*** Provided data Section Begins ***
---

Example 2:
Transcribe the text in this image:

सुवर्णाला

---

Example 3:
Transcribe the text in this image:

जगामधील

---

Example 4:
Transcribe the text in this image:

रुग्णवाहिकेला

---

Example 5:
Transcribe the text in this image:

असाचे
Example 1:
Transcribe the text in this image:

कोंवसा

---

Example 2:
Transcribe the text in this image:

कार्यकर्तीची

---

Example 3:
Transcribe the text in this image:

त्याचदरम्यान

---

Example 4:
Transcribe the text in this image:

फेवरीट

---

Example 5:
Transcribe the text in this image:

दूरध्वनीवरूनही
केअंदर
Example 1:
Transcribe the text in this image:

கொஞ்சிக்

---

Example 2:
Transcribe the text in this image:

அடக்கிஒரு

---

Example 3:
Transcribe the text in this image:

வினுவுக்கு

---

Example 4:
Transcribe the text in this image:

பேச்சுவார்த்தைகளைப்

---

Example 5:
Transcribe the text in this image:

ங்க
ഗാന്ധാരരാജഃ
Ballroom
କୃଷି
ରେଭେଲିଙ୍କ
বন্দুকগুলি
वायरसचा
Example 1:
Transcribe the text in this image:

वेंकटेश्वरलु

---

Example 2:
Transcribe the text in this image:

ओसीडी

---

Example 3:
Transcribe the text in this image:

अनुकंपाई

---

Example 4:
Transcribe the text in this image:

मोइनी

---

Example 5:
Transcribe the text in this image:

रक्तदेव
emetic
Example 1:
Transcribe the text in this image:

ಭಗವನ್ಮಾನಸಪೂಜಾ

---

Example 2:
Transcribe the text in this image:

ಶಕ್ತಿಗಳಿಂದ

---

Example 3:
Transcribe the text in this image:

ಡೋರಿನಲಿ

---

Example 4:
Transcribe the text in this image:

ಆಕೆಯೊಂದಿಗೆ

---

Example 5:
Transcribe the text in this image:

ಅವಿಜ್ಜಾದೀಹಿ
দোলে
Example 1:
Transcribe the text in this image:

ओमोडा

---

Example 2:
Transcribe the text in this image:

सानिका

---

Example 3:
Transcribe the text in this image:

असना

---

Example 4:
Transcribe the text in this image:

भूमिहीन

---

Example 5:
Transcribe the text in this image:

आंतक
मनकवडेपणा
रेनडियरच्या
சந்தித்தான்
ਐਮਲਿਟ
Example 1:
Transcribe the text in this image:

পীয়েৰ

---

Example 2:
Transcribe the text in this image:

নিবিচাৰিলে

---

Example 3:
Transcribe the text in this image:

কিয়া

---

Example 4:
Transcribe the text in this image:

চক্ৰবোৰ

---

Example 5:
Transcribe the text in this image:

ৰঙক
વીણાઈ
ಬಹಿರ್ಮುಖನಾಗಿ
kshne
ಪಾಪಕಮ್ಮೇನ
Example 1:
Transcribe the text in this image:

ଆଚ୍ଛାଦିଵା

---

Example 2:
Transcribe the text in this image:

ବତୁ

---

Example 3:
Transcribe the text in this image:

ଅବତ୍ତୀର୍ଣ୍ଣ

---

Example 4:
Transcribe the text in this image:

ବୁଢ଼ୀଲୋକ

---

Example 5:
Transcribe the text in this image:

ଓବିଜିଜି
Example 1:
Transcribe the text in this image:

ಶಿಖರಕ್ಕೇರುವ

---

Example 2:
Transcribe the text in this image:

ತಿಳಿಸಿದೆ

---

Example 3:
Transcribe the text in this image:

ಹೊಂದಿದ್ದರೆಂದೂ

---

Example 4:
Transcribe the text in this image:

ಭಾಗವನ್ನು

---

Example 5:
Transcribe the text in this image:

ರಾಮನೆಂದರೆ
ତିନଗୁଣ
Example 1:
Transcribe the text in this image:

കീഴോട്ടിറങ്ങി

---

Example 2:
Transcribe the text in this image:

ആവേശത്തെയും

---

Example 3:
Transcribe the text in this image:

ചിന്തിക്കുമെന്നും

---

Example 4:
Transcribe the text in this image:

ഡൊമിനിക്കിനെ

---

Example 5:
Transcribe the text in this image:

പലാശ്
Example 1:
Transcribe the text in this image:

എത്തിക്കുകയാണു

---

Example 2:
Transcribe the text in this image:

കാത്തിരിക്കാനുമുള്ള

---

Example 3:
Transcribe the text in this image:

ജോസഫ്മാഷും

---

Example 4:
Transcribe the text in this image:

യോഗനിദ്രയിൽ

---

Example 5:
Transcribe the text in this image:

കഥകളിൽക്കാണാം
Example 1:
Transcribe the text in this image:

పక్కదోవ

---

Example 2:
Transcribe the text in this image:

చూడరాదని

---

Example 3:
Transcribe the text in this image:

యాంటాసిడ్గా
*** Provided data Section Ends ***
What to do: The output is every entry, printed exactly as it reads.

Result of this task:
---

Example 2:
Transcribe the text in this image:

सुवर्णाला

---

Example 3:
Transcribe the text in this image:

जगामधील

---

Example 4:
Transcribe the text in this image:

रुग्णवाहिकेला

---

Example 5:
Transcribe the text in this image:

असाचे
Example 1:
Transcribe the text in this image:

कोंवसा

---

Example 2:
Transcribe the text in this image:

कार्यकर्तीची

---

Example 3:
Transcribe the text in this image:

त्याचदरम्यान

---

Example 4:
Transcribe the text in this image:

फेवरीट

---

Example 5:
Transcribe the text in this image:

दूरध्वनीवरूनही
केअंदर
Example 1:
Transcribe the text in this image:

கொஞ்சிக்

---

Example 2:
Transcribe the text in this image:

அடக்கிஒரு

---

Example 3:
Transcribe the text in this image:

வினுவுக்கு

---

Example 4:
Transcribe the text in this image:

பேச்சுவார்த்தைகளைப்

---

Example 5:
Transcribe the text in this image:

ங்க
ഗാന്ധാരരാജഃ
Ballroom
କୃଷି
ରେଭେଲିଙ୍କ
বন্দুকগুলি
वायरसचा
Example 1:
Transcribe the text in this image:

वेंकटेश्वरलु

---

Example 2:
Transcribe the text in this image:

ओसीडी

---

Example 3:
Transcribe the text in this image:

अनुकंपाई

---

Example 4:
Transcribe the text in this image:

मोइनी

---

Example 5:
Transcribe the text in this image:

रक्तदेव
emetic
Example 1:
Transcribe the text in this image:

ಭಗವನ್ಮಾನಸಪೂಜಾ

---

Example 2:
Transcribe the text in this image:

ಶಕ್ತಿಗಳಿಂದ

---

Example 3:
Transcribe the text in this image:

ಡೋರಿನಲಿ

---

Example 4:
Transcribe the text in this image:

ಆಕೆಯೊಂದಿಗೆ

---

Example 5:
Transcribe the text in this image:

ಅವಿಜ್ಜಾದೀಹಿ
দোলে
Example 1:
Transcribe the text in this image:

ओमोडा

---

Example 2:
Transcribe the text in this image:

सानिका

---

Example 3:
Transcribe the text in this image:

असना

---

Example 4:
Transcribe the text in this image:

भूमिहीन

---

Example 5:
Transcribe the text in this image:

आंतक
मनकवडेपणा
रेनडियरच्या
சந்தித்தான்
ਐਮਲਿਟ
Example 1:
Transcribe the text in this image:

পীয়েৰ

---

Example 2:
Transcribe the text in this image:

নিবিচাৰিলে

---

Example 3:
Transcribe the text in this image:

কিয়া

---

Example 4:
Transcribe the text in this image:

চক্ৰবোৰ

---

Example 5:
Transcribe the text in this image:

ৰঙক
વીણાઈ
ಬಹಿರ್ಮುಖನಾಗಿ
kshne
ಪಾಪಕಮ್ಮೇನ
Example 1:
Transcribe the text in this image:

ଆଚ୍ଛାଦିଵା

---

Example 2:
Transcribe the text in this image:

ବତୁ

---

Example 3:
Transcribe the text in this image:

ଅବତ୍ତୀର୍ଣ୍ଣ

---

Example 4:
Transcribe the text in this image:

ବୁଢ଼ୀଲୋକ

---

Example 5:
Transcribe the text in this image:

ଓବିଜିଜି
Example 1:
Transcribe the text in this image:

ಶಿಖರಕ್ಕೇರುವ

---

Example 2:
Transcribe the text in this image:

ತಿಳಿಸಿದೆ

---

Example 3:
Transcribe the text in this image:

ಹೊಂದಿದ್ದರೆಂದೂ

---

Example 4:
Transcribe the text in this image:

ಭಾಗವನ್ನು

---

Example 5:
Transcribe the text in this image:

ರಾಮನೆಂದರೆ
ତିନଗୁଣ
Example 1:
Transcribe the text in this image:

കീഴോട്ടിറങ്ങി

---

Example 2:
Transcribe the text in this image:

ആവേശത്തെയും

---

Example 3:
Transcribe the text in this image:

ചിന്തിക്കുമെന്നും

---

Example 4:
Transcribe the text in this image:

ഡൊമിനിക്കിനെ

---

Example 5:
Transcribe the text in this image:

പലാശ്
Example 1:
Transcribe the text in this image:

എത്തിക്കുകയാണു

---

Example 2:
Transcribe the text in this image:

കാത്തിരിക്കാനുമുള്ള

---

Example 3:
Transcribe the text in this image:

ജോസഫ്മാഷും

---

Example 4:
Transcribe the text in this image:

യോഗനിദ്രയിൽ

---

Example 5:
Transcribe the text in this image:

കഥകളിൽക്കാണാം
Example 1:
Transcribe the text in this image:

పక్కదోవ

---

Example 2:
Transcribe the text in this image:

చూడరాదని

---

Example 3:
Transcribe the text in this image:

యాంటాసిడ్గా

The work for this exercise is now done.